*Passage shown*.
* * *

Max Peck wrote: ↑Thu May 03, 2018 4:21 pm
But there is exactly zero evidence, that I am aware of, that they have ever done that. If anything, that sounds like pro-Trump disinformation to explain leaks by blaming them on Mueller rather than the actual leaker (e.g. Trump implying that Mueller's team "disgracefully" leaked the list of questions, when they couldn't have done so given that the list was written by Trump's own lawyer).
I don't know if there is any consensus based on who knows whom, but couldn't this just as easily be a leak from Cohen's team in an effort to get Trump moving against the investigation(s)?
"Donny, I think they were listening when I talked to That Guy about That Thing I told you I talked to That Guy about."
The thing is, if Meuller controls the dissemination of information and it isn't classified, there would be no leak. It would be an authorized disclosure. Evidence that it was Meuller's team, on the other hand, would be a leak.
I'm not saying this was his, or that he has actually done it (again, this is something he has been rumored to do), but it should still be considered on the list of possibilities.
Nice work NBC. Because the screams of "fake news" weren't already deafening enough.
I'm curious though, would the "pen register" still need to be signed off on by a federal judge? Still seems like sort of a big deal (although not nearly as much) if they're willing to sign off on something like that for the sitting President's attorney.
When darkness veils the world, four Warriors of Light shall come.
Skinypupy wrote: ↑Thu May 03, 2018 5:31 pm
Nice work NBC. Because the screams of "fake news" weren't already deafening enough.
This is where the rest of us should point out that respectable news organizations actually correct stories that turn out to be untrue.
1,000 times this. Wife's students have the hardest time grasping the difference between fake news and honest errors. As far as they're concerned, it's all fake news if the facts are wrong...no distinctions necessary.
Skinypupy wrote: ↑Thu May 03, 2018 5:31 pm
Nice work NBC. Because the screams of "fake news" weren't already deafening enough.
This is where the rest of us should point out that respectable news organizations actually correct stories that turn out to be untrue.
Oh, I don't disagree at all. And I'm very relieved they did that in this situation, as opposed to doubling down on the lie and continuing to run with it, a la Fox News.
But still...
When darkness veils the world, four Warriors of Light shall come.
Skinypupy wrote: ↑Thu May 03, 2018 5:31 pm
Nice work NBC. Because the screams of "fake news" weren't already deafening enough.
This is where the rest of us should point out that respectable news organizations actually correct stories that turn out to be untrue.
Oh, I don't disagree at all. And I'm very relieved they did that in this situation, as opposed to doubling down on the lie and continuing to run with it, a la Fox News.
Yeah, I wasn't trying to throw shade on you, just building on your point.
Skinypupy wrote: ↑Thu May 03, 2018 5:31 pm
Nice work NBC. Because the screams of "fake news" weren't already deafening enough.
This is where the rest of us should point out that respectable news organizations actually correct stories that turn out to be untrue.
1,000 times this. Wife's students have the hardest time grasping the difference between fake news and honest errors. As far as they're concerned, it's all fake news if the facts are wrong...no distinctions necessary.
I'm also doubtful that this story and retraction is going to move the needle for many people on whether they trust Trump or not. You're either in the Trump / conservative news bubble or you're not, at this point.

* * *

*Data supplied*.

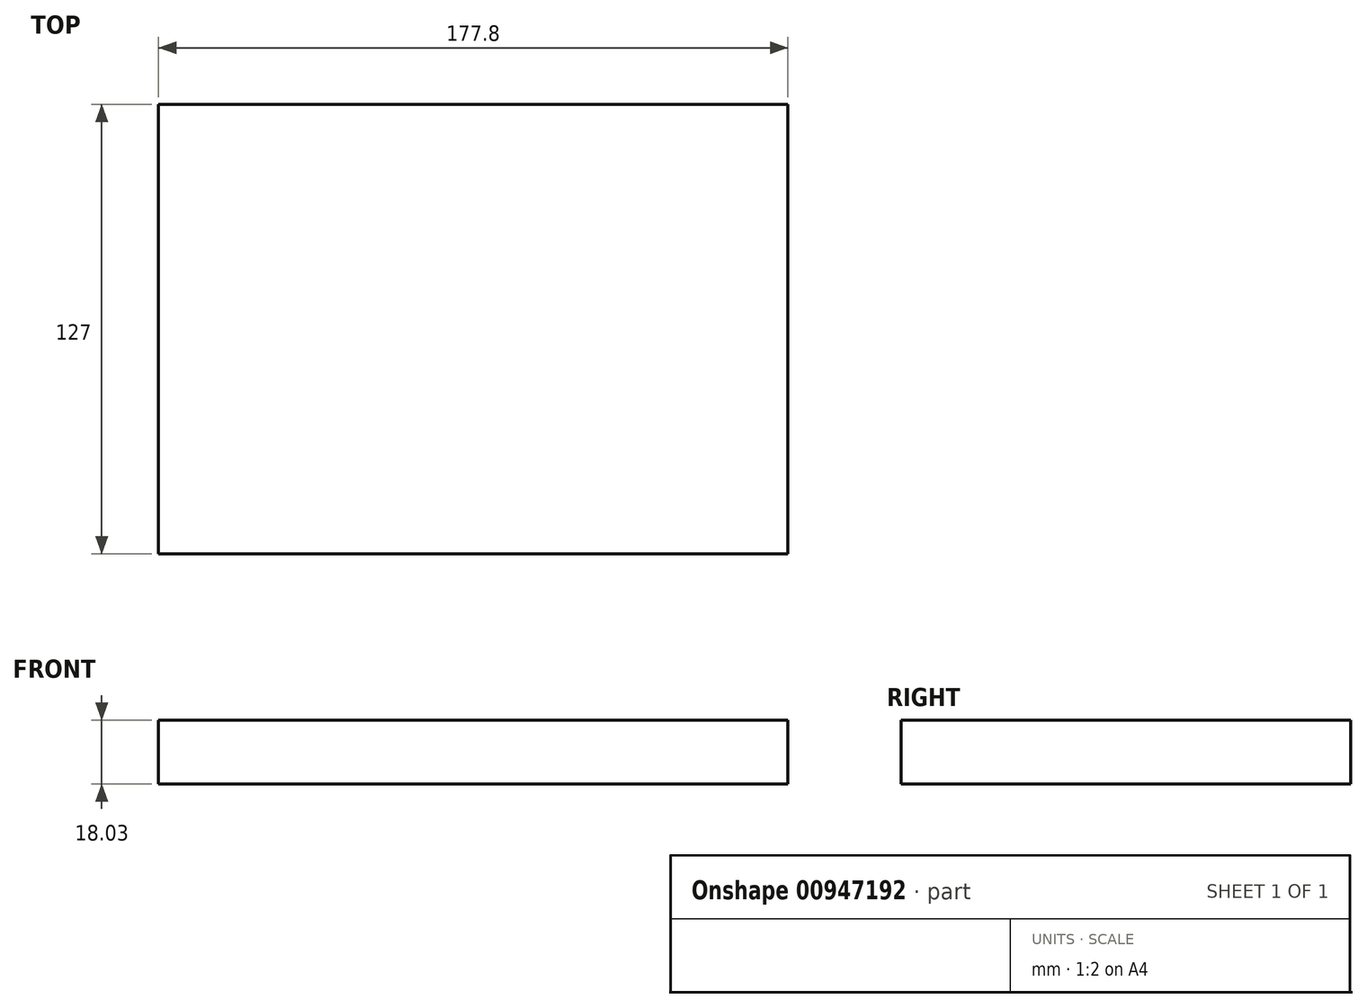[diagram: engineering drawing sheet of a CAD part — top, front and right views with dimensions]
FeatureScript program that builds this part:
annotation { "Feature Type Name" : "Feature", "Feature Type Description" : "" }
export const myFeature = defineFeature(function(context is Context, id is Id, definition is map)
    precondition{}
    {
        {
            var Q0;
            Q0=qCreatedBy(makeId("Top.planeOp"),FACE);
            var sketch = newSketch(context, id + "F0", { "sketchPlane" : qUnion([Q0])});
            skLineSegment(sketch, "E0.bottom", {"start": v(0, 0) * mm, "end": v(177.8, 0) * mm});
            skLineSegment(sketch, "E0.top", {"start": v(0, 127) * mm, "end": v(177.8, 127) * mm});
            skLineSegment(sketch, "E0.left", {"start": v(0, 0) * mm, "end": v(0, 127) * mm});
            skLineSegment(sketch, "E0.right", {"start": v(177.8, 0) * mm, "end": v(177.8, 127) * mm});
            skSolve(sketch);
        }
        {
            var Q0;
            Q0 = qSketchRegion(id + "F0", true);
            extrude(context, id + "F1", {"entities" : qUnion([Q0]), "depth" : 18.03 * mm, "offsetDistance" : 25.4 * mm});
        }
    });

* * *

*Short task 1*. In the forum thread, who wrote the list of questions that Trump implied Mueller's team had leaked?
*Short task 2*. Which distinct words or passages does the forum thread put inside quotation marks? List each one once.
The items that come after the forum thread are separate material.

*Response 1*. Trump's own lawyer wrote the list.

*Response 2*.
- "disgracefully"
- "Donny, I think they were listening when I talked to That Guy about That Thing I told you I talked to That Guy about."
- "fake news"
- "pen register"